EXERCISE PROMPT: Could you return all of the records exactly, minus their images?

BEGIN DATA SUPPLIED

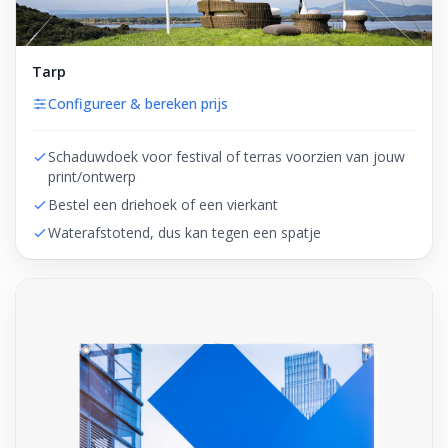
Tarp
Configureer & bereken prijs
Schaduwdoek voor festival of terras voorzien van jouw
print/ontwerp
Bestel een driehoek of een vierkant
Waterafstotend, dus kan tegen een spatje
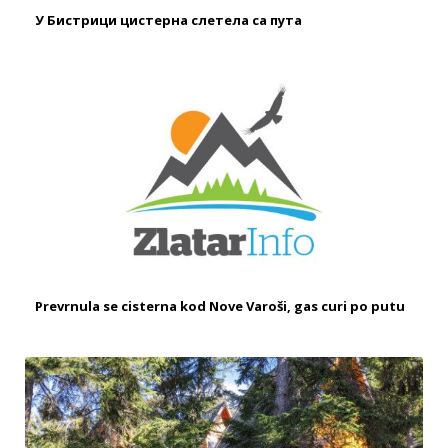
У Бистрици цистерна слетела са пута
Prevrnula se cisterna kod Nove Varoši, gas curi po putu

END DATA SUPPLIED

YOUR RESPONSE:
Tarp
Configureer & bereken prijs
Schaduwdoek voor festival of terras voorzien van jouw
print/ontwerp
Bestel een driehoek of een vierkant
Waterafstotend, dus kan tegen een spatje
У Бистрици цистерна слетела са пута
Prevrnula se cisterna kod Nove Varoši, gas curi po putu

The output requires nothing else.